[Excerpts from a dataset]

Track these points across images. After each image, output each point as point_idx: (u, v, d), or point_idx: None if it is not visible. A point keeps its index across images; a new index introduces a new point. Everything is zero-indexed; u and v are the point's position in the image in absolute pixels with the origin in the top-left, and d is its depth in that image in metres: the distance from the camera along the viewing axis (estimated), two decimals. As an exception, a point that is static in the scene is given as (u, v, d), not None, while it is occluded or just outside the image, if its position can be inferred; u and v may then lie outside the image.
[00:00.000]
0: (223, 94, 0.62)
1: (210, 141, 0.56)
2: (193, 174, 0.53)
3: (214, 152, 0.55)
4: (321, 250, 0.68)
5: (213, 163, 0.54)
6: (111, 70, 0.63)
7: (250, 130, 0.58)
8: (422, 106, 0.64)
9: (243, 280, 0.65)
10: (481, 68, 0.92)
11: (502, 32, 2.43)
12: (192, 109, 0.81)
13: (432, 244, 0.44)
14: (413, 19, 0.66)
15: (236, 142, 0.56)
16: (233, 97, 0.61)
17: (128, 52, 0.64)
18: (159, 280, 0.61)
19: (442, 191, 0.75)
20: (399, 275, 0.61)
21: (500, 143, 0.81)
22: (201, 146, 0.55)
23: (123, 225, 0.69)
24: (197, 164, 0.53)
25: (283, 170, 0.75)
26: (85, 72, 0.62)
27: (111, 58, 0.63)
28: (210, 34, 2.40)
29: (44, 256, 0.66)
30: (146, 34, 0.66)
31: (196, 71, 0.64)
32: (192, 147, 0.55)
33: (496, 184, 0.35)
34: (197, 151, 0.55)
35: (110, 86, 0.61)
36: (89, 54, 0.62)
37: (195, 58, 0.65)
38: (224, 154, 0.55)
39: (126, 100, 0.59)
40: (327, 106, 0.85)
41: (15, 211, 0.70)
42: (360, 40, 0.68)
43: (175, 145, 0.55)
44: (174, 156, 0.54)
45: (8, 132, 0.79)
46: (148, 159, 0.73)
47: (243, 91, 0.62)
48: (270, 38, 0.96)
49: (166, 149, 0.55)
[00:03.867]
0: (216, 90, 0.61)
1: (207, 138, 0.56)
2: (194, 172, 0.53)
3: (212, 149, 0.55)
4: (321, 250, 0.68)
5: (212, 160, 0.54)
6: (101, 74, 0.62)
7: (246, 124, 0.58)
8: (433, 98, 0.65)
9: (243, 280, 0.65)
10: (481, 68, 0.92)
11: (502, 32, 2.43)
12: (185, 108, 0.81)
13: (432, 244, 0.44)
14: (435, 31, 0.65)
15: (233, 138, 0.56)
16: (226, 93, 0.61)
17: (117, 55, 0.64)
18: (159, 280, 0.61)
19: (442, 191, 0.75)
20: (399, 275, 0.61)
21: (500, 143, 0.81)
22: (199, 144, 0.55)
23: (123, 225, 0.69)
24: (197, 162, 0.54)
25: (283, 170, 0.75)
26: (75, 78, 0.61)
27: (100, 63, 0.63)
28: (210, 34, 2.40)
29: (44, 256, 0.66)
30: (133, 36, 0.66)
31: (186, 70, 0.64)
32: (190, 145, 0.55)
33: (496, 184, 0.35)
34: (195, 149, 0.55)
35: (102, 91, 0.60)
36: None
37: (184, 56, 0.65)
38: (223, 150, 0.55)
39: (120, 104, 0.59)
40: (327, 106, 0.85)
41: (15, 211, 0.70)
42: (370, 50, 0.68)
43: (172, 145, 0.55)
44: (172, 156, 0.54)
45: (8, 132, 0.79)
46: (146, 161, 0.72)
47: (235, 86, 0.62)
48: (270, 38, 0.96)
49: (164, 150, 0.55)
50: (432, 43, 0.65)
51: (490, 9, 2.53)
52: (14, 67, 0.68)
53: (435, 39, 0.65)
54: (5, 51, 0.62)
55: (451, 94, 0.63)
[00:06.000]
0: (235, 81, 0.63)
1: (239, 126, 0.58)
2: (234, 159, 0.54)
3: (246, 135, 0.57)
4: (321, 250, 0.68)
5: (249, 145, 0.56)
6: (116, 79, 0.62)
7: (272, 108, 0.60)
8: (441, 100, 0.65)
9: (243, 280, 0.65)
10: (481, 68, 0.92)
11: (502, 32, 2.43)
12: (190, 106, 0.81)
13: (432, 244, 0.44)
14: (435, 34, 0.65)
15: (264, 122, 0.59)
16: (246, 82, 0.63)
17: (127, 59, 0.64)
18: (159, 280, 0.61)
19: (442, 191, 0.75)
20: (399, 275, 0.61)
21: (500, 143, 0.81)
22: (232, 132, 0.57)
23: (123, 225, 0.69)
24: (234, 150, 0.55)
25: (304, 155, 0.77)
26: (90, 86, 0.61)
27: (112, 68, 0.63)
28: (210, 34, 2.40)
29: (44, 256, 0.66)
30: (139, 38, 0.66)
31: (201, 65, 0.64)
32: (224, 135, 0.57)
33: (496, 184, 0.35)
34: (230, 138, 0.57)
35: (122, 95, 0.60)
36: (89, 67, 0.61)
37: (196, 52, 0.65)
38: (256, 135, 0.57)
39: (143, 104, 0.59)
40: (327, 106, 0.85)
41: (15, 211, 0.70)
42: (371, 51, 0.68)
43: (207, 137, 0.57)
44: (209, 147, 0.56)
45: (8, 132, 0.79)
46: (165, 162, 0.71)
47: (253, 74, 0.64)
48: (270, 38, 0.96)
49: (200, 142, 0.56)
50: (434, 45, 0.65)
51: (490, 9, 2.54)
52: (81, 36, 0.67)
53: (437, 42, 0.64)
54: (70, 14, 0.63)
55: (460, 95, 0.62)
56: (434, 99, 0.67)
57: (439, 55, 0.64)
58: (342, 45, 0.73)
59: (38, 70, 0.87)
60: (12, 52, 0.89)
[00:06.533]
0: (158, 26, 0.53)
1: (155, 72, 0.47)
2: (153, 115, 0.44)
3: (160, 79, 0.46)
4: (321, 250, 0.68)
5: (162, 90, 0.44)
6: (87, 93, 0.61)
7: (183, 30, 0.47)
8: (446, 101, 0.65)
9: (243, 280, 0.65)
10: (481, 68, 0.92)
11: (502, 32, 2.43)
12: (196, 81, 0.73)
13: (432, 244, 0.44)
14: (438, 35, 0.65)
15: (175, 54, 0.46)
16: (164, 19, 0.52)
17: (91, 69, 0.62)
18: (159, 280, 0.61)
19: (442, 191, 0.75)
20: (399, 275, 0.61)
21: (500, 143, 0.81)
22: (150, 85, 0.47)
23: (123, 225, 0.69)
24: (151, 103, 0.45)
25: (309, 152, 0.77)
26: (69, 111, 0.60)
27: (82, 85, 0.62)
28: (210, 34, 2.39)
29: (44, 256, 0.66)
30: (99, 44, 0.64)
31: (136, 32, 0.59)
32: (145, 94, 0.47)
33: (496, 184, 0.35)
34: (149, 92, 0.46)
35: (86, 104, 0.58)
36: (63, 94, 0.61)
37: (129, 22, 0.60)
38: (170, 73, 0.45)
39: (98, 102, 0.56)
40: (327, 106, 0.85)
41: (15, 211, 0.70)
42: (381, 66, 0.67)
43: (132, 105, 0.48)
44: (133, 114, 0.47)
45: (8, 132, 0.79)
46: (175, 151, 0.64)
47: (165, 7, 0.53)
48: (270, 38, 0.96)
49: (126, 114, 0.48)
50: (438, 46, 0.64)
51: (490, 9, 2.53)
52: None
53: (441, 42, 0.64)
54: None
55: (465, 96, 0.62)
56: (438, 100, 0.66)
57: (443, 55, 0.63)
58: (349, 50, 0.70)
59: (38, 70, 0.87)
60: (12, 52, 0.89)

Task directions: Each line from the top of the data, up to and including the line that contains "7: (250, 130, 0.58)", should be set down exactly.

Your response:
Track these points across images. After each image, output each point as point_idx: (u, v, d), or point_idx: None if it is not visible. A point keeps its index across images; a new index introduces a new point. Everything is zero-indexed; u and v are the point's position in the image in absolute pixels with the origin in the top-left, and d is its depth in that image in metres: the distance from the camera along the viewing axis (estimated), two decimals. As an exception, a point that is static in the scene is given as (u, v, d), not None, while it is occluded or just outside the image, if its position can be inferred; u and v may then lie outside the image.
[00:00.000]
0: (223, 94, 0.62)
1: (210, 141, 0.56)
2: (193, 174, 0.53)
3: (214, 152, 0.55)
4: (321, 250, 0.68)
5: (213, 163, 0.54)
6: (111, 70, 0.63)
7: (250, 130, 0.58)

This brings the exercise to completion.